The factors to be considered in determining the existence of an enterprise include the identity of the individuals involved, their knowledge of the relevant activities, the amount of planning required to carry out the predicate acts, the frequency of the acts, the time span between each act, and the existence of an identifiable structure within the association or entity. State v. Hughes, 1988-NMCA-108, 108 N.M. 143, 767 P.2d 382, cert. denied, 108 N.M. 115, 767 P.2d 354.
Governmental agencies may be considered "enterprises" for the purposes of the Racketeering Act. State v.
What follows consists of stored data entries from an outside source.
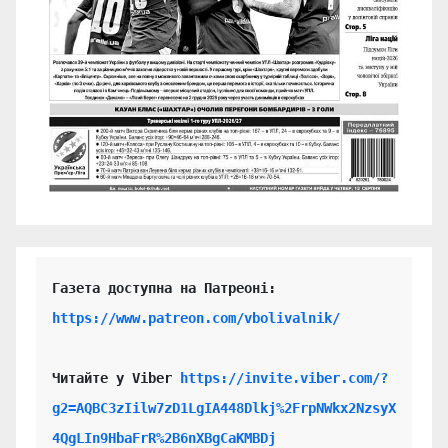
https://www.patreon.com/vbolivalnik/
Читайте у Viber 
https://invite.viber.com/?
g2=AQBC3zIilw7zD1LgIA448Dlkj%2FrpNWkx2NzsyX
4QgLIn9HbaFrR%2B6nXBgCaKMBDj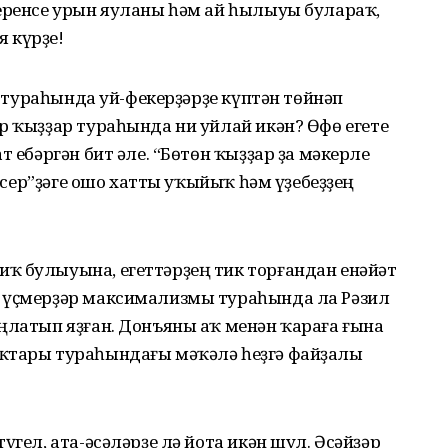
беренсе урын яуланы һәм ай һылыуы булараҡ,
 күрҙе!
ар тураһында уй-фекерҙәрҙе күптән төйнәп
р ҡыҙҙар тураһында ни уйлай икән? Өфө егете
т ебәргән бит әле. “Бөтөн ҡыҙҙар ҙа мәкерле
к сер”ҙәге ошо хатты уҡыйыҡ һәм үҙебеҙҙең
ҡ булыуына, егеттәрҙең тик торғандан енәйәт
– үҫмерҙәр максимализмы тураһында ла Рәзил
ңлатып яҙған. Донъяны аҡ менән ҡараға ғына
яҡтары тураһындағы мәҡәлә һеҙгә файҙалы
үгел, ата-әсәләрҙе лә йота икән шул. Әсәйҙәр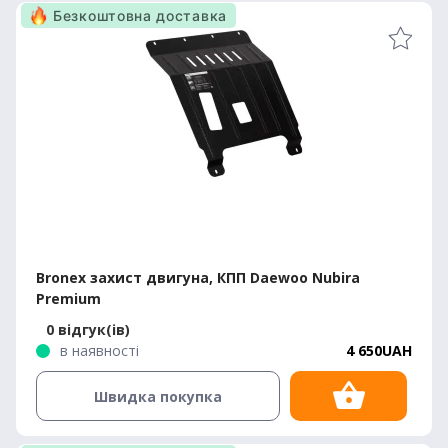
Безкоштовна доставка
Bronex захист двигуна, КПП Daewoo Nubira
Premium
0 відгук(ів)
в наявності
4 650UAH
Швидка покупка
Armijo, 1997-NMCA-080, 123 N.M. 690, 944 P.2d 919.
"Association" necessary for "enterprise". — While proof of an association is essential to establishing the elements of an enterprise, the purpose of the association may be as simple as earning money from repeated illegal acts. State v. Hughes, 1988-NMCA-108, 108 N.M. 143, 767 P.2d 382, cert. denied, 108 N.M. 115, 767 P.2d 354.
Failure to state two underlying activities. — Complaint alleging racketeering activity was properly dismissed where plaintiffs conceded that dismissed defendants had not committed fraud, and where plaintiffs failed to state two activities underlying their claim as required by Subsection D. Maxwell v. Wilson, 1988-NMSC-096, 108 N.M. 65, 766 P.2d 909.
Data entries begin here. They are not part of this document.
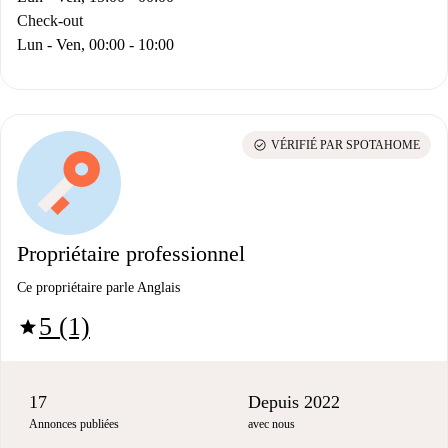
Check-out
Lun - Ven, 00:00 - 10:00
check_circle
VÉRIFIÉ PAR SPOTAHOME
Propriétaire professionnel
Ce propriétaire parle Anglais
5 (1)
star
17
Depuis 2022
Annonces publiées
avec nous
Distinct, independent proof of elements not necessary. — Although the state must prove both the existence of an "enterprise" and a "pattern of racketeering activity," proof of these elements need not be, and often will not be, distinct and independent. State v. Hughes, 1988-NMCA-108, 108 N.M. 143, 767 P.2d 382, cert. denied, 108 N.M. 115, 767 P.2d 354.
Effect of acquittal on some predicate charges. — Petit jury verdicts of guilty on each fraud count returned by them against defendants constituted a basis to uphold the racketeering verdicts and provided assurance that the jury found defendants guilty of at least two of the predicate acts of fraud as charged in the indictment. Simply because defendants were acquitted of some charges and others were dismissed does not require the racketeering charges to be set aside where the jury returned guilty verdicts on other predicate counts. State v. Crews, 1989-NMCA-088, 110 N.M. 723, 799 P.2d 592, cert. denied, 109 N.M. 232, 784 P.2d 419.
Law reviews. — For note, "Criminal Procedure — New Mexico Denies Fifth Amendment Protection to Corporations: John Doe and Five Unnamed Corporations v. State ex rel. Governor's Organized Crime Prevention Commission," see 23 N.M. L. Rev. 315 (1993).